'We hope going public will provide meaningful benefits to our community as well,' said Steve Huffman, Reddit co-founder and chief executive. Photo / Randy Shropshire, Getty Images for Blavity Inc, AfroTech
Reddit revealed more than $800m (NZ$1.29b) in sales and narrowing losses as it unveiled a prospectus ahead of its long-delayed initial public offering, outlining plans to allot a portion of its shares to retail investors and users of its social network.
The first major tech group flotation of 2024 willtest the strength of the United States IPO market after two lacklustre years.
Under the ticker RDDT, the company is poised to list on the New York Stock Exchange early next month.
The number of shares sold to retail and Reddit users would be “significant”, the company said.

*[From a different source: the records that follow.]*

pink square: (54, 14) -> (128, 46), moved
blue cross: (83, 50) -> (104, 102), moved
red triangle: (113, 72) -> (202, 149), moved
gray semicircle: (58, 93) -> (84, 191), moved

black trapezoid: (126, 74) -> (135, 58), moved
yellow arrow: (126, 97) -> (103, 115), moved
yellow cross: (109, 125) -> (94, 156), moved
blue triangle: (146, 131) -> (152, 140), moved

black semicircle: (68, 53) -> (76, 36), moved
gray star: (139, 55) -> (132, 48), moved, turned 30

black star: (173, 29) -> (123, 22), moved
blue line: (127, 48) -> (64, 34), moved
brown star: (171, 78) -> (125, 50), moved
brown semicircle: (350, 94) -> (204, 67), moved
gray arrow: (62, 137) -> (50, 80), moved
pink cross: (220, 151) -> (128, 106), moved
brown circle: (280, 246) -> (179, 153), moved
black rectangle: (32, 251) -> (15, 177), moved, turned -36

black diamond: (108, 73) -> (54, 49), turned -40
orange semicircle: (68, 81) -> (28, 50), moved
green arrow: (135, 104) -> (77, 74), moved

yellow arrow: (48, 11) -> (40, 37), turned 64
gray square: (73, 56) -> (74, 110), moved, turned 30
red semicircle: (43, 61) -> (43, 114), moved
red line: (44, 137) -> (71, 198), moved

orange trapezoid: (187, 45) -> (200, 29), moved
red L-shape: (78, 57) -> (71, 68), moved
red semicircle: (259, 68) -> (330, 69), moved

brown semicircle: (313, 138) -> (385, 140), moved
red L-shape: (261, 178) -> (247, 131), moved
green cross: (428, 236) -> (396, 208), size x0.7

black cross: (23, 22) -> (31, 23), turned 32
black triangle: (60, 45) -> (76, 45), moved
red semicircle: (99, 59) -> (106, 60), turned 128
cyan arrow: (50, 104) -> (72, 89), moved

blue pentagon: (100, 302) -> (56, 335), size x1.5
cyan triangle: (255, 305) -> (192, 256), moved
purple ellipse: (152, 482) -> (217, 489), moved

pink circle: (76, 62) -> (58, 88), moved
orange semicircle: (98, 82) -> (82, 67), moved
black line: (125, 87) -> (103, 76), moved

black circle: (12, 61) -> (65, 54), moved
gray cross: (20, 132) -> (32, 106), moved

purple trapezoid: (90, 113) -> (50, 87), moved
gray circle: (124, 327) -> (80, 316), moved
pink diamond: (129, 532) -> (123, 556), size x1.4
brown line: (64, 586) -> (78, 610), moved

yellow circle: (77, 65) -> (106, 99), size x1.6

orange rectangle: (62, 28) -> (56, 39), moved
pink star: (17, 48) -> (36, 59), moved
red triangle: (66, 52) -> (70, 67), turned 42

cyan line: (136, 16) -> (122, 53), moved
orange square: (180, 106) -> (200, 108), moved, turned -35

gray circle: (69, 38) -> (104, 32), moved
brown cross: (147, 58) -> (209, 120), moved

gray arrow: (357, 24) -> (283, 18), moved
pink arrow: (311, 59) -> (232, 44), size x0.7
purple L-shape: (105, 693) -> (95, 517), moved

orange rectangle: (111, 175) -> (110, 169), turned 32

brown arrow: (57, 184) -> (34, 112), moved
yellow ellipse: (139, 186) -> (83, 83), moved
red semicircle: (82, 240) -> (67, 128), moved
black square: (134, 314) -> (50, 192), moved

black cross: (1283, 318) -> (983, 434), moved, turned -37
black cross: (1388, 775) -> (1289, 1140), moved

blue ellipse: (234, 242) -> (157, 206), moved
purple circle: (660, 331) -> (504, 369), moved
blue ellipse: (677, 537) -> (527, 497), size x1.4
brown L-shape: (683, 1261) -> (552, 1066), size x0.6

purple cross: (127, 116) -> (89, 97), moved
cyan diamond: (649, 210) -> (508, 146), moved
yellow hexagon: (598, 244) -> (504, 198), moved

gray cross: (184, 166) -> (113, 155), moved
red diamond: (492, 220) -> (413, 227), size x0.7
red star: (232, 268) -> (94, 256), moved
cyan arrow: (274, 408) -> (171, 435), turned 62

“We hope going public will provide meaningful benefits to our community as well,” Steve Huffman, co-founder and chief executive, said in the prospectus. “Our users have a deep sense of ownership over the communities they create on Reddit. This sense of ownership often extends to all of Reddit.”
Reddit was valued at $10b in its most recent private fundraising in 2021, but some investors have since marked down their valuations by about 50 per cent.
San Francisco-based Reddit reported sales of $804mn in 2023, according to the prospectus, up 21 per cent year on year. The company, once known as a bastion for free speech, makes most of its revenue from advertising, forcing it in recent years to more closely police the shadier underbelly of the platform.
Net losses shrunk from $159mn to $91mn in 2023, but it has never reported a profit.
The platform said it had 267.5 million weekly active users across more than 100,000 subreddits, or individual topic and interest-based forums, the most famous of which was the WallStreetBets trading forum.
Reddit said it would use a “directed share programme” to allocate shares to longtime users — or “redditors” — and will also sell stock to the broader retail investment community through apps such as Robinhood and SoFi.
The company cautioned that involving an unusually large number of retail traders in the listing could lead to an increase in stock price volatility, and risked replicating the sort of “meme stock” price action that led to a brief jump in Robinhood’s stock shortly after its listing in 2021.
“High levels of initial interest...may result in an unsustainable market price, in which case the market price of our class A common stock may decline over time,” the prospectus noted.
Beyond advertising, Reddit is seeking to diversify its revenues, for example by charging third parties to access its data which was previously free.
Separately on Thursday, it announced that it had struck a deal with Google which would “usher in new ways for Reddit content to be displayed across Google products” while allowing the search engine to use Reddit posts to train its artificial intelligence models.
On Wednesday, Reuters reported that the deal was worth about $60m annually.
Reddit is also seeking to generate revenue by formalising some of the marketplaces that have emerged on the network, such as subreddits where users pay each other for Photoshop requests or sell sneakers.
Entities affiliated with Sam Altman, chief executive of artificial intelligence group OpenAI, beneficially own more than 5 per cent of the outstanding capital stock, ahead of the debut, according to the prospectus. Altman was, at the time of the 2021 financing, a member of Reddit’s board of directors, the filing said.
Reddit first filed a confidential version of its prospectus more than two years ago, but its listing plans were derailed as rising interest rates and falling tech valuations caused most new listing activity to freeze.
Activity has been picking up in recent months, however, as investors grow increasingly confident that rates have peaked, and stock indices notch new record highs.